The figure 1 is an illustration of a NPC with a 90% PI. In Table III, for the classical NPC, the percentage of observations outside the 90%, 80% and 50% PI was significantly different from the theoretical PI, in around 13% of the datasets for all the different percentiles (for both Student and exact Binomial tests). When we took into account correlations within individuals by performing NPCdec, we found a slight increase of the type I error of the Student test, but a type error close to 5% for the exact Binomial test. Thus the high type I error of the classical VPC approach can be explained by the correlation between observations.
Only NPDE and NPCdec presented good statistical properties with these simulations. As NPCdec are very close to NPDE by computation, we decide in the following to extend only the application of NPDE to evaluate different models with a covariate.
EVALUATION BY SIMULATION: MODELS WITH COVARIATES
Simulation design
As previously we used the design and the real covariate values of the second phase III study (number of subjects= 351 and number of observations=973) to simulate different validation datasets in order to evaluate the type I error and the power of different tests applied to NPDE for model with covariates. The final model only had a weight effect on V/F, but we chose to simulate a continuous covariate (weight) effect on V/F, or a categorical covariate (sex) effect on CL/F in order to evaluate models with different type of covariate (continuous and discrete). We generated external validation datasets under alternative assumptions, with different models: (i) M0, the basic model without covariate; (ii) MWT with a weight effect of 50% on V/F (a weight effect was simulated on V/F using equation (1) with θ = 27 and θCOV = 0.6; this corresponds to a 50% change of V/F between weight at the first quartile and at the third quartile); (iii) MSEX with a sex effect of 50% on CL/F.; (a sex effect on CL/F was simulated using equation (2) with θ = 0.71 and θCOV = 1.5 to obtain the same mean (θ = 0.88) than in Table I, and an increase of 50% of CL/F in women).

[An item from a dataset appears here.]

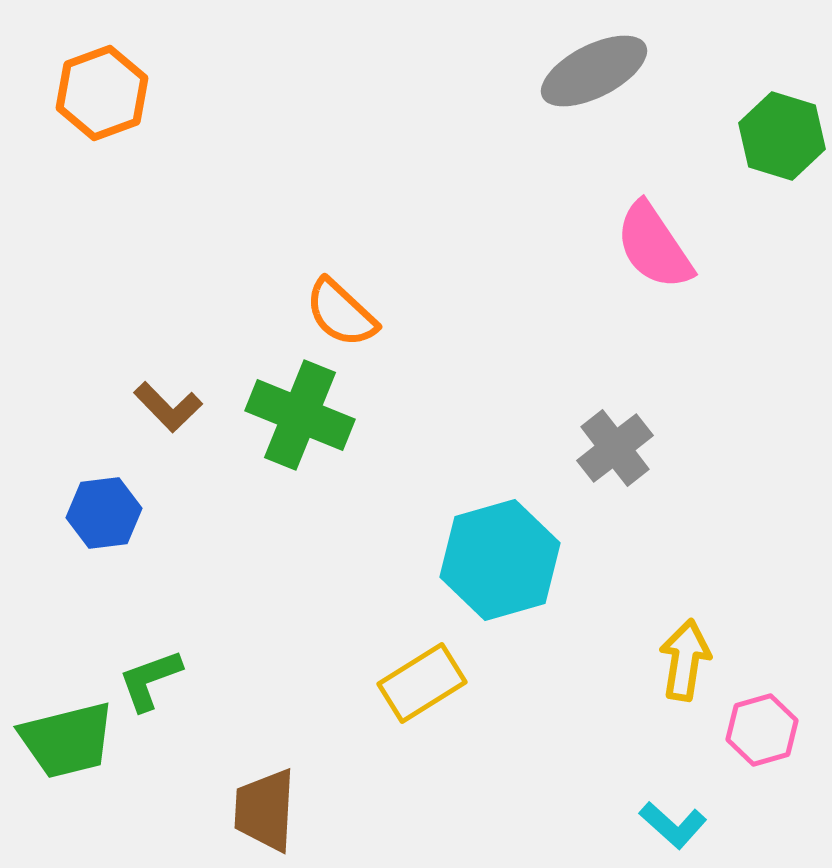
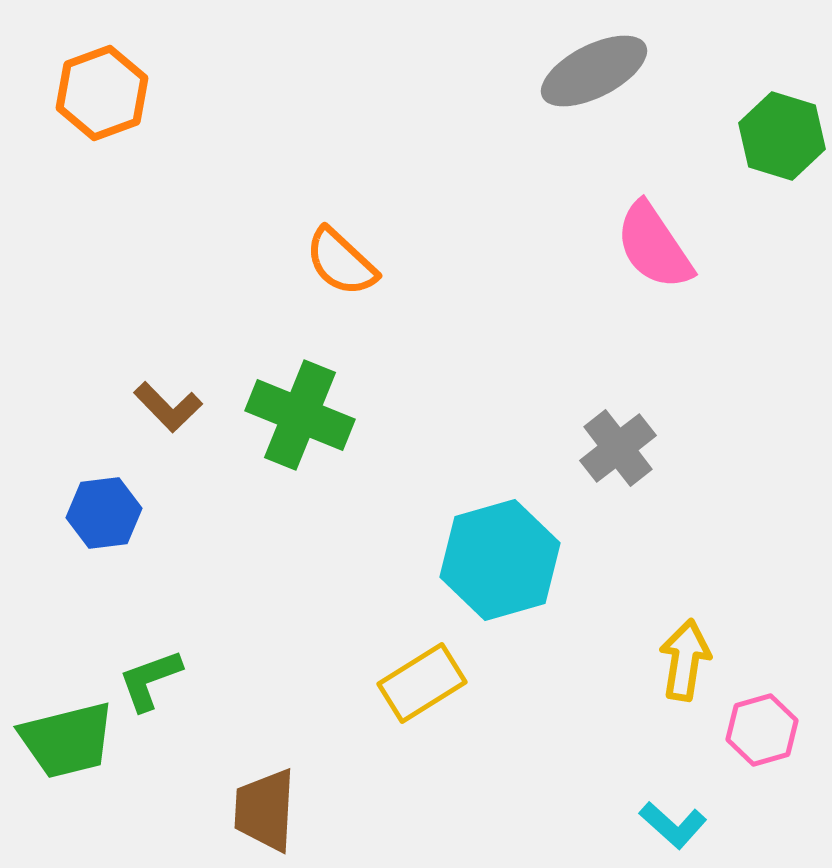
orange semicircle: moved 51 px up
gray cross: moved 3 px right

For the other parameters of the models, we took the estimates obtained with the final model given in Table I.
Thus we simulated 1500 validation datasets for each of three different assumptions with M0, MWT and MSEX to obtain these validation datasets: (i) 500 V0, without covariate; (ii) 500 VWT, with a weight effect on V/F; (iii) and 500 VSEX with a sex effect on CL/F.
Evaluation of models with covariates using NPDE
For each of the 1500 validation datasets, we computed NPDE as previously using 1000 simulations with the different models M0, MWT and MSEX. If the validation dataset and the model with which we computed NPDE were the same (V0 and M0, VWT and MWT, VSEX and MSEX), the number of times the model was rejected even though it was true was defined as the type I error. If the validation dataset and the model did not correspond (model misspecification), we defined the power as the number of times we rejected the model being tested.

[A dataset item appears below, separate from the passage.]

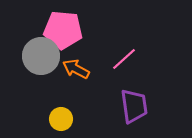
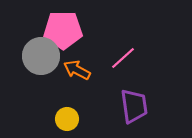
pink pentagon: rotated 6 degrees counterclockwise
pink line: moved 1 px left, 1 px up
orange arrow: moved 1 px right, 1 px down
yellow circle: moved 6 px right
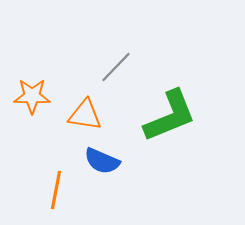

We propose two approaches based on NPDE to evaluate a model with or without covariates with a validation dataset. The first approach consists in using a Spearman correlation test for continuous variables, to test the relationship between NPDE and weight, and a Wilcoxon test for categorical variables, to test the relationship between NPDE and sex. If the model and validation datasets agree, there should be no relationship between NPDE and covariates and the test should not be significant. Scatterplots of NPDE versus the continuous covariate and box-plots of the NPDE split by the categorical covariate can be performed to display the link between NPDE and covariates.

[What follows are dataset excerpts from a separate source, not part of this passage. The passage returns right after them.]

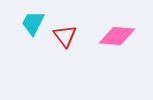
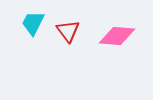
red triangle: moved 3 px right, 5 px up
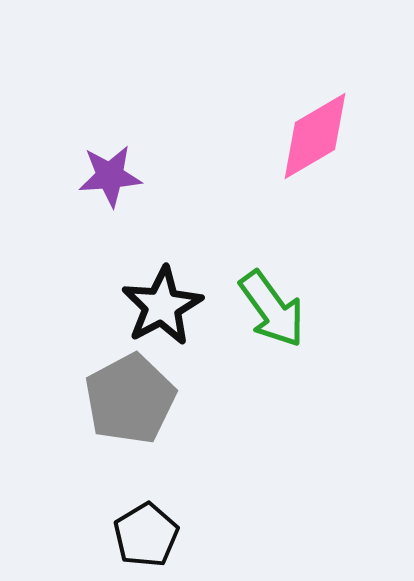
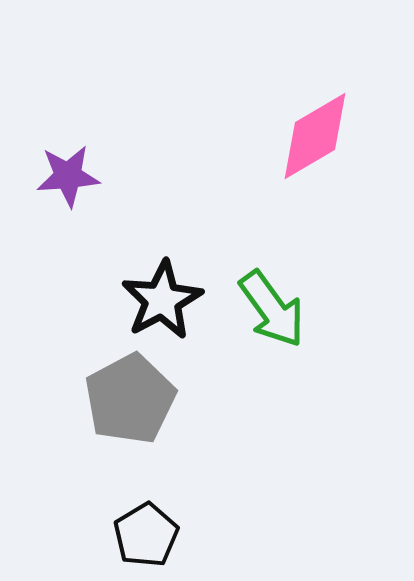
purple star: moved 42 px left
black star: moved 6 px up
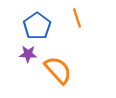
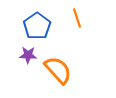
purple star: moved 1 px down
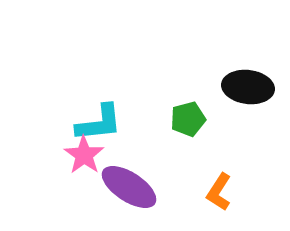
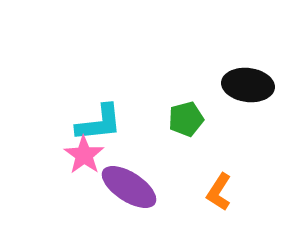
black ellipse: moved 2 px up
green pentagon: moved 2 px left
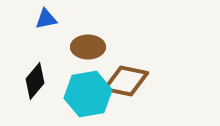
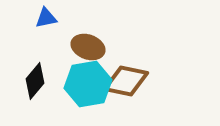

The second approach consists in testing whether the NPDE follow a N(0, 1) distribution after splitting them by covariates. If the covariate is continuous, we discretize it in several classes according to the quantiles. We choose here to categorize the weight effect into 3 classes: below first quartile (< Q1), between first and third quartiles (Q1–Q3) and above third quartile (> Q3). Again, we expect that NPDE does not significantly differ from a N(0, 1) distribution in any of the categories, if the model and validation datasets agree. Graphs of the cumulative density function (cdf) of NPDE can be plotted with the theoretical cdf overlaid, in order to visualize any departure of the NPDE distribution from the N(0, 1) distribution in each category or after splitting by quantiles. To test the N(0, 1) distribution of the NPDE, we consider the global test with a Bonferroni correction to take into account the number of covariate classes, since we found a type I error close to 5% for this test in the first series of simulations. NPDE were computed on the different validation datasets in order to evaluate the power of the different tests under the alternative assumptions.
Results
In the phase III study used to simulate the different validation datasets, the median value and the interquartile ranges for the covariate weight were respectively 85 (76–93) kg for men and 74 (64–83) kg for women. There were 61% of men and 39% of women.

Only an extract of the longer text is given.